Friday, January 9, 2004

DVD Extras

As a die-hard Netflix user, I frequently only order the first disc of a two-disc set, so I miss out on the DVD extras. I only get to enjoy all the bells and whistles on the few discs I actually own. And it seems to me that in this relatively new art form of the DVD Extra, there are wildly different ideas of how it should work.

Last week, I watched the extended edition of "The Two Towers." Peter Jackson's commentary was extraordinary -- it was commentary by someone who knew EXACTLY what he was doing, meant every shot, and was really excited to tell us how he got everything done. He conceded that one or two of the scenes that didn't make it into the theatrical release didn't really work -- but, for the most part, everything that he shot DID, and was just cut from the theatrical release for time considerations. And since this was the "extended edition," all the cut scenes were restored to their proper places. Watching it, I got the distinct impression that THIS was the REAL movie -- what I'd seen in the theater was just a three-hour trailer.

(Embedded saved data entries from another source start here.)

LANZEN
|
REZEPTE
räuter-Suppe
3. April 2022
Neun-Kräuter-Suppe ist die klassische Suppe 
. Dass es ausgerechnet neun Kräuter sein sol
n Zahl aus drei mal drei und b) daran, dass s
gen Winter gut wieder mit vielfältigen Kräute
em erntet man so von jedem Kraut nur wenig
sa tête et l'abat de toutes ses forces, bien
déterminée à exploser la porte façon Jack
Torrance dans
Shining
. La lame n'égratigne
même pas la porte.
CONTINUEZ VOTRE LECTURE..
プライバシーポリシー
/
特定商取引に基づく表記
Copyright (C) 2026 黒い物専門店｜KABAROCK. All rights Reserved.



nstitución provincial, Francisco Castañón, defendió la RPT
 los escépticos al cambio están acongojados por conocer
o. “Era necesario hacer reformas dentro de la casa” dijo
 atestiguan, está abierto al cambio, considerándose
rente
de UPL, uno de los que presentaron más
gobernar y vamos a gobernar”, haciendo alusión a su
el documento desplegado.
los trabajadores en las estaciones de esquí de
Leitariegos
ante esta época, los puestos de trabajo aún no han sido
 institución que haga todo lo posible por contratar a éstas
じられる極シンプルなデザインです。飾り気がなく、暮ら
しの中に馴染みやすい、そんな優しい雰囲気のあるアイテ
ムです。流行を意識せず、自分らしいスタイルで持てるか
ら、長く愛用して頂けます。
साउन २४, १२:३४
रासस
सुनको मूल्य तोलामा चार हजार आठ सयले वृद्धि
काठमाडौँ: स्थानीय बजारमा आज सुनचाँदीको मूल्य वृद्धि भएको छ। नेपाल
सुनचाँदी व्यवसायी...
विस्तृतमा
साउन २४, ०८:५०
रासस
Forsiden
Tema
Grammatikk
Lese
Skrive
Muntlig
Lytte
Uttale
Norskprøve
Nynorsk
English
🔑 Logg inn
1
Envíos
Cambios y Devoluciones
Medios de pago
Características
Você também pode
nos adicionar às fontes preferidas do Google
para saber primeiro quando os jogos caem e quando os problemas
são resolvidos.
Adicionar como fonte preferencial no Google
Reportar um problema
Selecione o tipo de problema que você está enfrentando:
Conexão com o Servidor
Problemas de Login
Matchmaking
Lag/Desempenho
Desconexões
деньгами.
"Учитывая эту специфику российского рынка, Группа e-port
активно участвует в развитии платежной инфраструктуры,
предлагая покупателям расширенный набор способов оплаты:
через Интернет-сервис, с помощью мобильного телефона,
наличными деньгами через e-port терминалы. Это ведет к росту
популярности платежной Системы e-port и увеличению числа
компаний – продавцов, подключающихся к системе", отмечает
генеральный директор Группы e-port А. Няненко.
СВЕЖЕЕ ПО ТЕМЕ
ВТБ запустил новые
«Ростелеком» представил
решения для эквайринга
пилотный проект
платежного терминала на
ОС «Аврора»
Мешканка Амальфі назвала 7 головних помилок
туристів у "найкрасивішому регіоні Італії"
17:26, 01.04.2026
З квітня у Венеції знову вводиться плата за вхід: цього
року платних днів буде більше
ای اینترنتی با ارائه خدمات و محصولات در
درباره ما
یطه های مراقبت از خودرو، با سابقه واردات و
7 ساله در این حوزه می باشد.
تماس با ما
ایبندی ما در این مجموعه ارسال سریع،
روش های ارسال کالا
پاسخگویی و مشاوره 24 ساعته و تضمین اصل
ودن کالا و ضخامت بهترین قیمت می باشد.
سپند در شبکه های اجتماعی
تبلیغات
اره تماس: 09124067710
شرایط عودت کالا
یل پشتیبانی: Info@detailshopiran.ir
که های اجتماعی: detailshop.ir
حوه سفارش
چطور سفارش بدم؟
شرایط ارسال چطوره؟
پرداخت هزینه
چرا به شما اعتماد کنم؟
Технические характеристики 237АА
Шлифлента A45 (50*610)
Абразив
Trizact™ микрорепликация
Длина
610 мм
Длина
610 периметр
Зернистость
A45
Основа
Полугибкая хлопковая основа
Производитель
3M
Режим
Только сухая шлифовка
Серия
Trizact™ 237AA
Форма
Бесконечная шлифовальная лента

And now for something completely different. Last night I watched "Pirates of the Caribbean" -- accompanied by the wholly useless commentary of director Gore Verbinski (with Johnny Depp on the assist). Besides the usual "everyone on the set really got along" business, the commentary was full of Verbinski and Depp talking about members of the crew by name without identifying them, and talking about how much they kept rewriting the movie on the fly. Verbinski certainly didn't take the kind of pride in his work that Jackson did. Every now and then, Depp would say, "That's a nice shot; how'd you do it?" and Verbinski would answer with some sort of dismissive comment about how it was all fake. By the time the commentary was over, I felt like this movie was as good as it was by dumb luck -- Verbinski didn't seem to have a clue as to how the movie ended up looking the way it did.

But then I watched the deleted scenes -- and was amazed to discover several of them would have destroyed the movie. While the vast majority of stuff cut from "Two Towers" was cut because the film was too long, most of the stuff cut from "Pirates" was cut because it would have been a really bad idea to keep it in the movie. I can't say the DVD gave me a really favorable impression of Verbinski as a director, but the man sure knows what to cut.

2 comments:

grodygeek said...

Please tell me NZ, why do you prefer Netflix versus your local video rental joint or pay per view? Knowing you are a smart person, I'm just curious in your opinion. If you have a journal entry about it, please point the way. Gordy

pegluh said...

I'd give more credit to the editor than Verbinski.